[Stored data entries]

[Start of section]

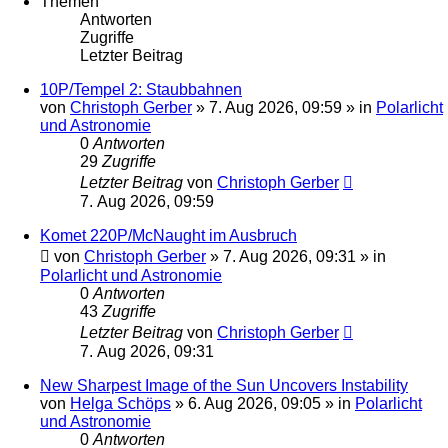
Themen
Antworten
Zugriffe
Letzter Beitrag
10P/Tempel 2: Staubbahnen
von
Christoph Gerber
»
7. Aug 2026, 09:59
» in
Polarlicht
und Astronomie
0
Antworten
29
Zugriffe
Letzter Beitrag
von
Christoph Gerber
7. Aug 2026, 09:59
Komet 220P/McNaught im Ausbruch
von
Christoph Gerber
»
7. Aug 2026, 09:31
» in
Polarlicht und Astronomie
0
Antworten
43
Zugriffe
Letzter Beitrag
von
Christoph Gerber
7. Aug 2026, 09:31
New Sharpest Image of the Sun Uncovers Instability
von
Helga Schöps
»
6. Aug 2026, 09:05
» in
Polarlicht
und Astronomie
0
Antworten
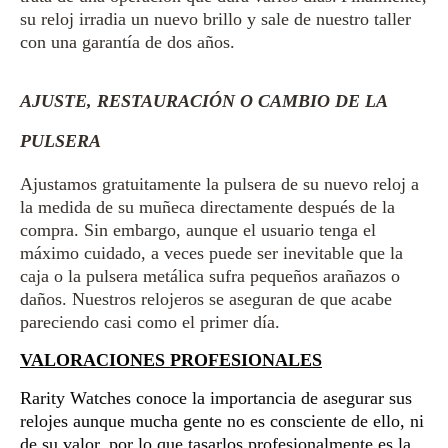
su reloj irradia un nuevo brillo y sale de nuestro taller
con una garantía de dos años.
AJUSTE, RESTAURACIÓN O CAMBIO DE LA
PULSERA
Ajustamos gratuitamente la pulsera de su nuevo reloj a
la medida de su muñeca directamente después de la
compra. Sin embargo, aunque el usuario tenga el
máximo cuidado, a veces puede ser inevitable que la
caja o la pulsera metálica sufra pequeños arañazos o
daños. Nuestros relojeros se aseguran de que acabe
pareciendo casi como el primer día.
VALORACIONES PROFESIONALES
Rarity Watches conoce la importancia de asegurar sus
relojes aunque mucha gente no es consciente de ello, ni
de su valor, por lo que tasarlos profesionalmente es la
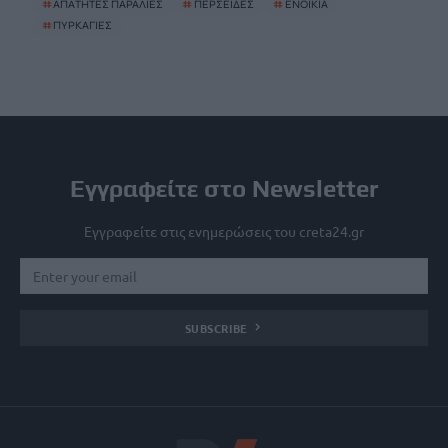
#
ΑΠΑΤΗΤΕΣ ΠΑΡΑΛΙΕΣ
#
ΠΕΡΣΕΙΔΕΣ
#
ΕΝΟΙΚΙΑ
#
ΠΥΡΚΑΓΙΕΣ
Εγγραφείτε στο Newsletter
Εγγραφείτε στις ενημερώσεις του creta24.gr
SUBSCRIBE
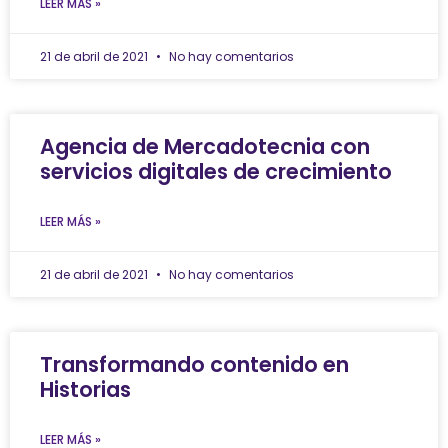
LEER MÁS »
21 de abril de 2021
No hay comentarios
Agencia de Mercadotecnia con
servicios digitales de crecimiento
LEER MÁS »
21 de abril de 2021
No hay comentarios
Transformando contenido en
Historias
LEER MÁS »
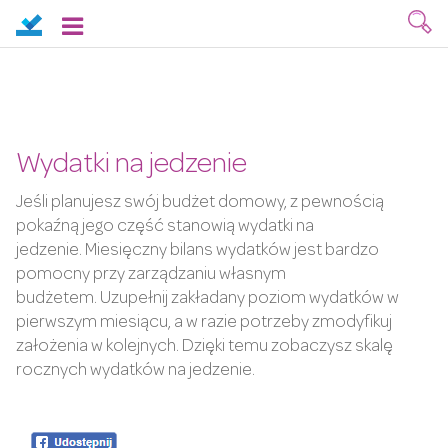
Wydatki na jedzenie
Jeśli planujesz swój budżet domowy, z pewnością
pokaźną jego część stanowią wydatki na
jedzenie. Miesięczny bilans wydatków jest bardzo
pomocny przy zarządzaniu własnym
budżetem. Uzupełnij zakładany poziom wydatków w
pierwszym miesiącu, a w razie potrzeby zmodyfikuj
założenia w kolejnych. Dzięki temu zobaczysz skalę
rocznych wydatków na jedzenie.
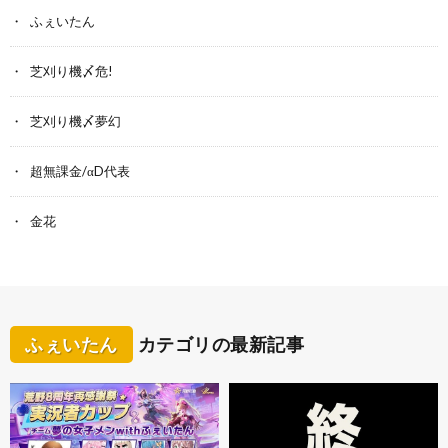
ふぇいたん
芝刈り機〆危!
芝刈り機〆夢幻
超無課金/αD代表
金花
ふぇいたん
カテゴリの最新記事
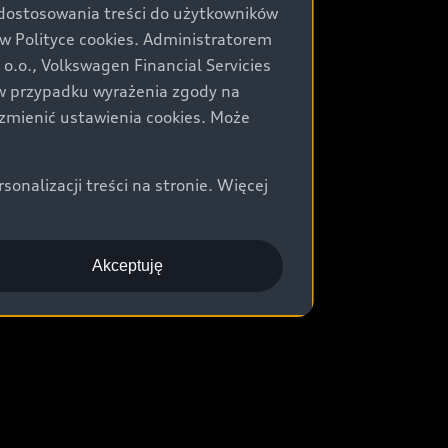
 dostosowania treści do użytkowników
Polityce cookies. Administratorem
.o., Volkswagen Financial Servicies
) w przypadku wyrażenia zgody na
zmienić ustawienia cookies. Może
nalizacji treści na stronie. Więcej
Akceptuję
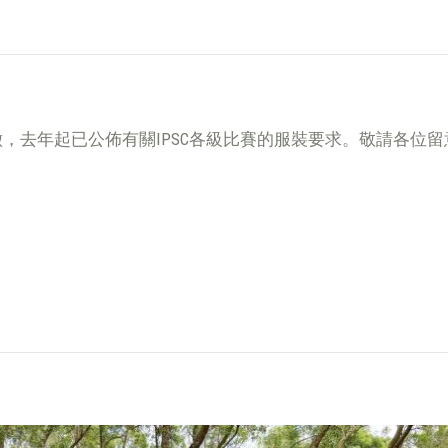
徽，去年起已公佈有關IPSC各級比賽的服裝要求。敬請各位留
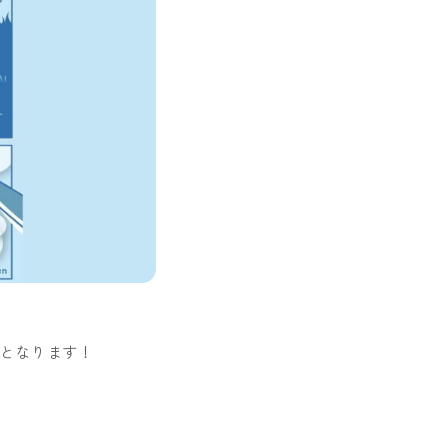
売となります！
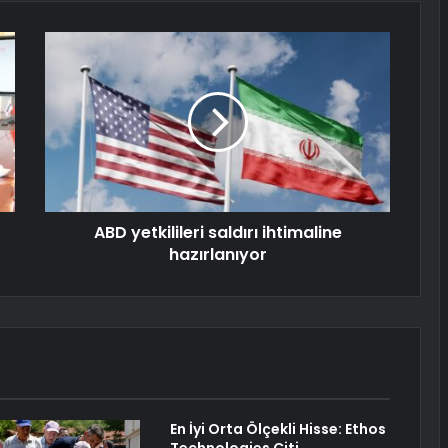
ABD yetkilileri saldırı ihtimaline
hazırlanıyor
En İyi Orta Ölçekli Hisse: Ethos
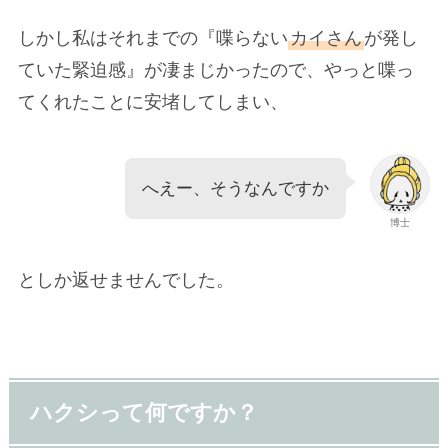
しかし私はそれまでの『喋らない
カイさん
が発し
ていた緊迫感』が凄まじかったので、やっと喋っ
てくれたことに安堵してしまい、
へえー、そうなんですか
博士
としか返せませんでした。
ハクシって何ですか？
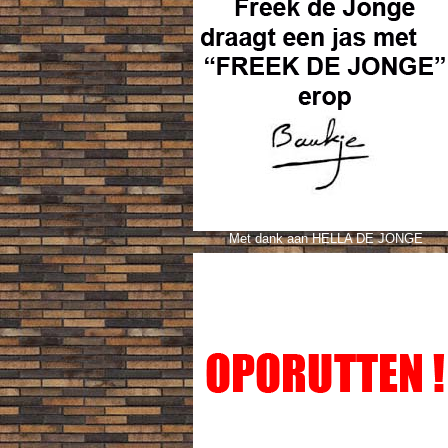
Met dank aan HELLA DE JONGE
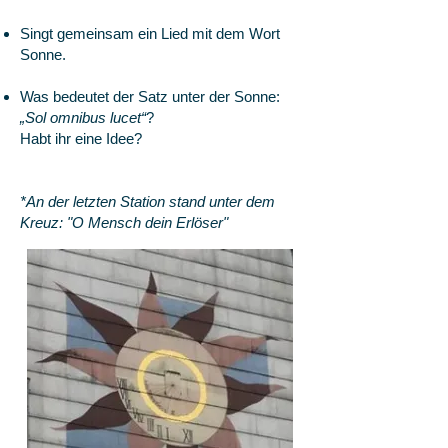
Singt gemeinsam ein Lied mit dem Wort
Sonne.
Was bedeutet der Satz unter der Sonne:
„Sol omnibus lucet“
?
Habt ihr eine Idee?
*An der letzten Station stand unter dem
Kreuz: "O Mensch dein Erlöser"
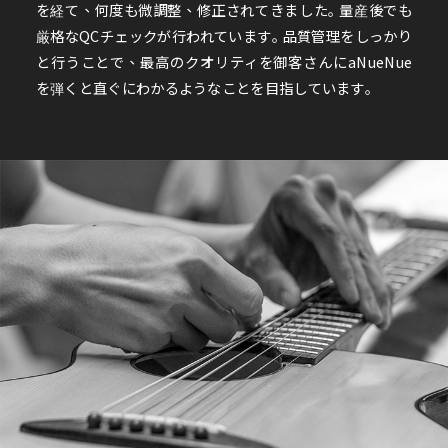
を経て、何度も微調整、修正されてきました｡ 量産後でも
厳格なQCチェックが行われています｡ 品質管理をしっかり
と行うことで、最高のクオリティを御客さんにaNueNue
を弾くと直ぐにわかるようなことを目指しています｡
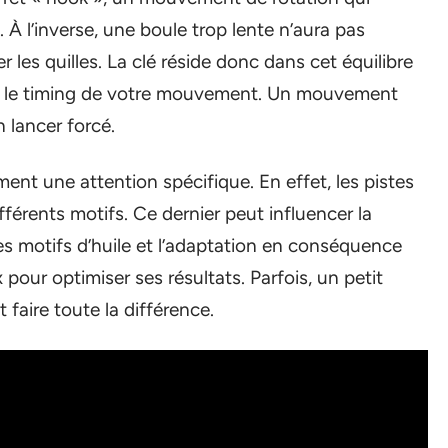
 À l’inverse, une boule trop lente n’aura pas
 les quilles. La clé réside donc dans cet équilibre
sur le timing de votre mouvement. Un mouvement
 lancer forcé.
ment une attention spécifique. En effet, les pistes
férents motifs. Ce dernier peut influencer la
des motifs d’huile et l’adaptation en conséquence
our optimiser ses résultats. Parfois, un petit
faire toute la différence.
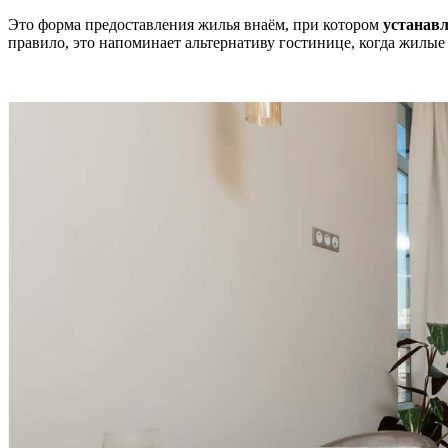
Это форма предоставления жилья внаём, при котором
устанавл
правило, это напоминает альтернативу гостинице, когда жилы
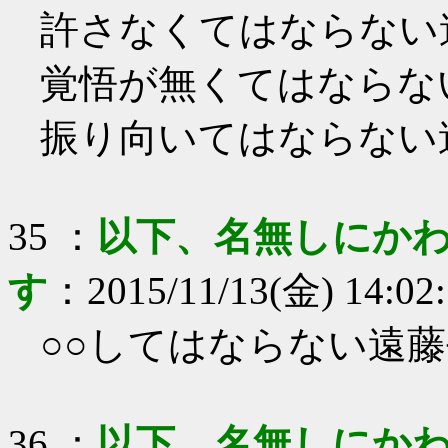
許さなくてはならない
覚悟が無くてはならな
振り向いてはならない
35
：
以下、名無しにかわ
す
：
2015/11/13(金) 14:02
○○してはならない遠
36
：
以下、名無しにかわ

[End of section]

- [Work instruction]: Copy the text word for word, starting at the line containing "dostosowania treści do użytkowników" and continuing through the end of the records. Don't include the pictures in your answer.

- [Problem solution]:
 dostosowania treści do użytkowników
Polityce cookies. Administratorem
.o., Volkswagen Financial Servicies
) w przypadku wyrażenia zgody na
zmienić ustawienia cookies. Może
nalizacji treści na stronie. Więcej
Akceptuję
徽，去年起已公佈有關IPSC各級比賽的服裝要求。敬請各位留
売となります！
ABD yetkilileri saldırı ihtimaline
hazırlanıyor
En İyi Orta Ölçekli Hisse: Ethos
しかし私はそれまでの『喋らない
カイさん
が発し
ていた緊迫感』が凄まじかったので、やっと喋っ
てくれたことに安堵してしまい、
へえー、そうなんですか
博士
としか返せませんでした。
ハクシって何ですか？
Met dank aan HELLA DE JONGE
Singt gemeinsam ein Lied mit dem Wort
Sonne.
Was bedeutet der Satz unter der Sonne:
„Sol omnibus lucet“
?
Habt ihr eine Idee?
*An der letzten Station stand unter dem
Kreuz: "O Mensch dein Erlöser"
を経て、何度も微調整、修正されてきました｡ 量産後でも
厳格なQCチェックが行われています｡ 品質管理をしっかり
と行うことで、最高のクオリティを御客さんにaNueNue
を弾くと直ぐにわかるようなことを目指しています｡
 À l’inverse, une boule trop lente n’aura pas
 les quilles. La clé réside donc dans cet équilibre
sur le timing de votre mouvement. Un mouvement
 lancer forcé.
ment une attention spécifique. En effet, les pistes
férents motifs. Ce dernier peut influencer la
des motifs d’huile et l’adaptation en conséquence
our optimiser ses résultats. Parfois, un petit
faire toute la différence.
Это форма предоставления жилья внаём, при котором
устанавл
правило, это напоминает альтернативу гостинице, когда жилы
許さなくてはならない
覚悟が無くてはならな
振り向いてはならない
35
：
以下、名無しにかわ
す
：
2015/11/13(金) 14:02
○○してはならない遠
36
：
以下、名無しにかわ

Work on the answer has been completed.